During the same session, Bush instructed his commissioner of Health and Human Services to move ahead with the privatization of the state's $8 billion welfare system, offering a $3 billion, five-year contract to bidders such as Lockheed Martin, IBM and Electronic Data Systems to certify clients, deliver services and lower costs [see William D. Hartung and Jennifer Washburn, "Lockheed Martin: From Warfare to Welfare," March 2, 1998]. It was obviously the second component of a campaign intended to attract voters to a presidential candidate who could say he returned money to taxpayers while privatizing his state's welfare system. And Bill Clinton and Donna Shalala almost bought it. "The White House didn't seem to understand the political implications," said the legislator who led a small group of House Democrats who prevailed upon the Clinton Administration to deny a needed welfare waiver. (Bush even got tough with Secretary Shalala when she didn't respond to his request for the waiver. "You promised an answer last Monday. In my state, we take people at their word," he wrote in a two-paragraph letter.)

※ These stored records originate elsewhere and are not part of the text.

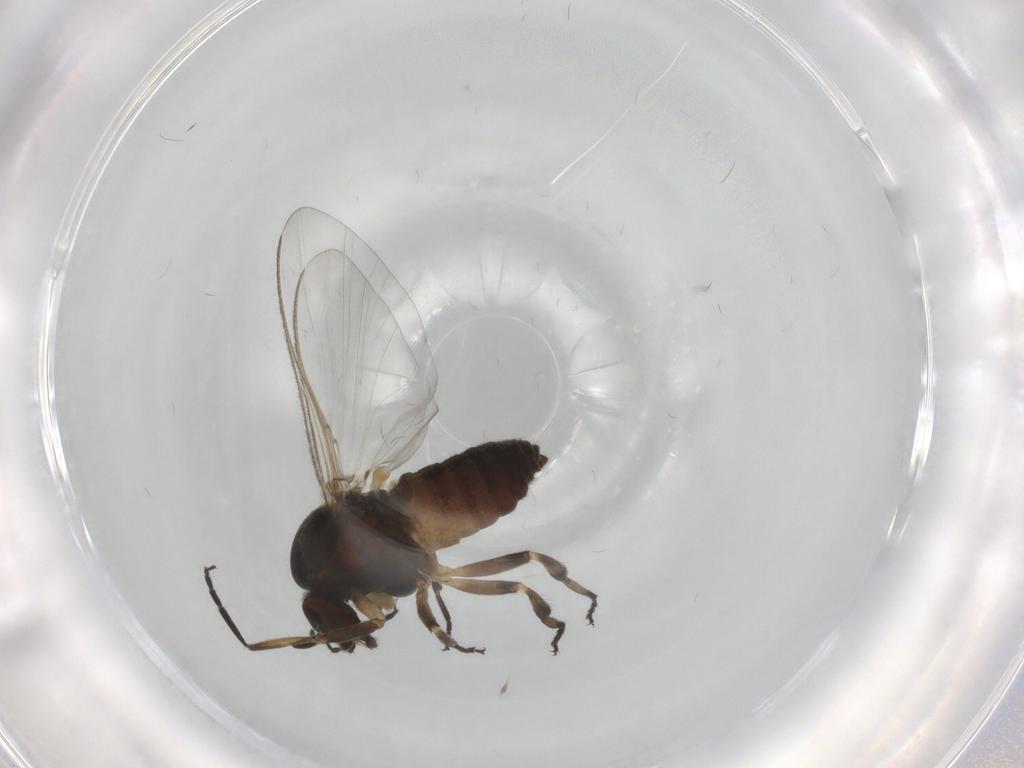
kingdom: Animalia
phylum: Arthropoda
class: Insecta
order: Diptera
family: Chironomidae
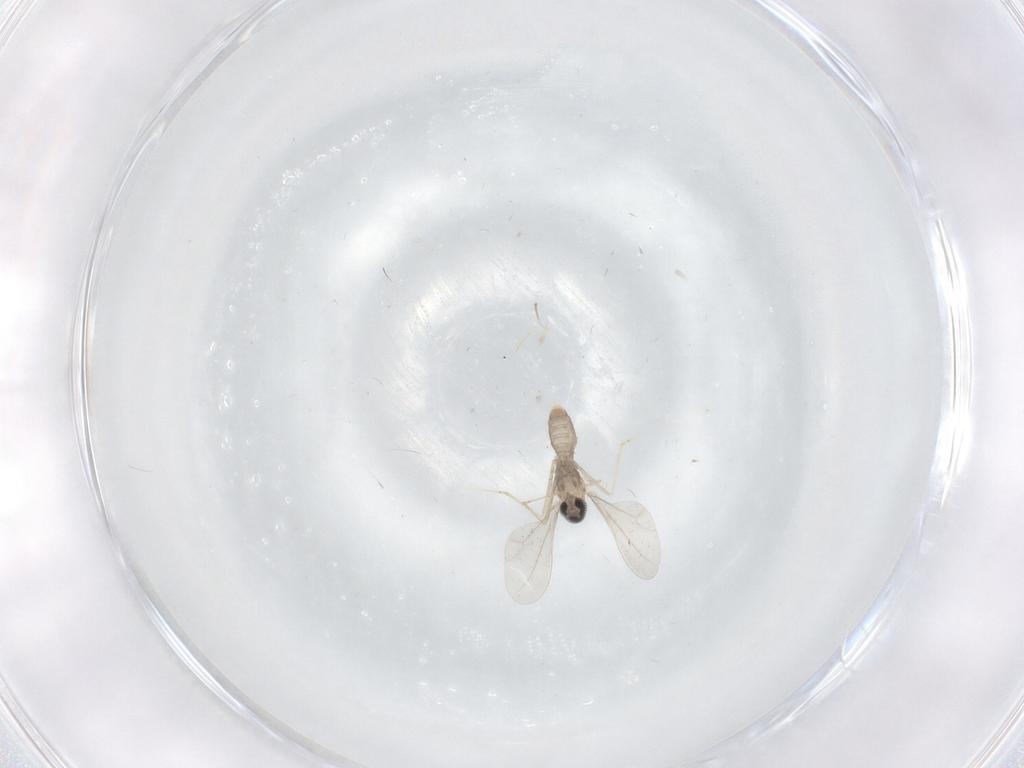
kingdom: Animalia
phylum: Arthropoda
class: Insecta
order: Diptera
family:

This session Bush has proposed adding $1 billion to the state's public education budget, to which the Texas House Appropriations Committee has added an additional $2 billion. "We have $12 billion in needs and will have to be the wise Solomons that can divide that $3 billion among $12 billion in very legitimate needs," the vice chair of the state's House Public Education Committee said. There are other factors that erode even the $1 billion increase. The state's peculiar fiscal process does not factor in growth and inflation, and the governor's proposed $2 billiongiveback in property-tax relief increases state funding of schools while lowering local funding. "It's a wash," said a member of the appropriations committee. When you run the numbers on what the governor's voucher program does to school funding at the local level, the wash becomes a loss.